Leaving the images out, output each entry below exactly.

────────────────────────────────────────

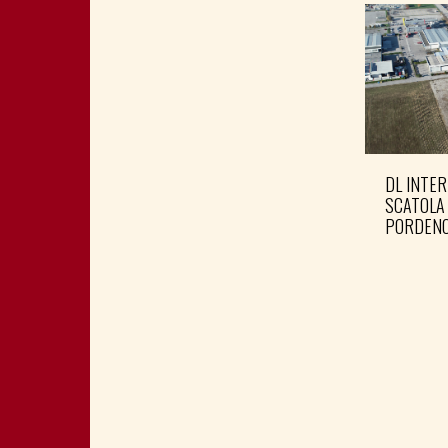
DL INTER
SCATOLA
PORDENO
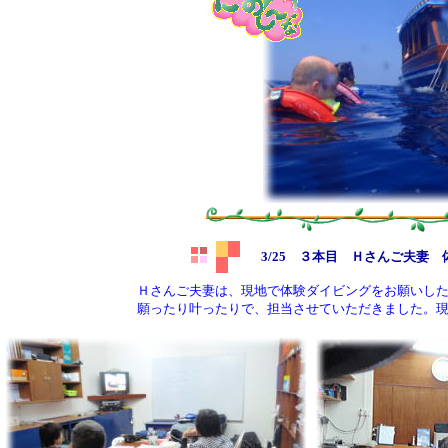
3/25 ３本目 Ｈさんご夫妻
Ｈさんご夫妻は、現地で体験ダイビングをお願いし
願ったり叶ったりで、担当させていただきました。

────────────────────────────────────────

(THE COMPLETED TASK)
DL INTER
SCATOLA
PORDENO
3/25 ３本目 Ｈさんご夫妻
Ｈさんご夫妻は、現地で体験ダイビングをお願いし
願ったり叶ったりで、担当させていただきました。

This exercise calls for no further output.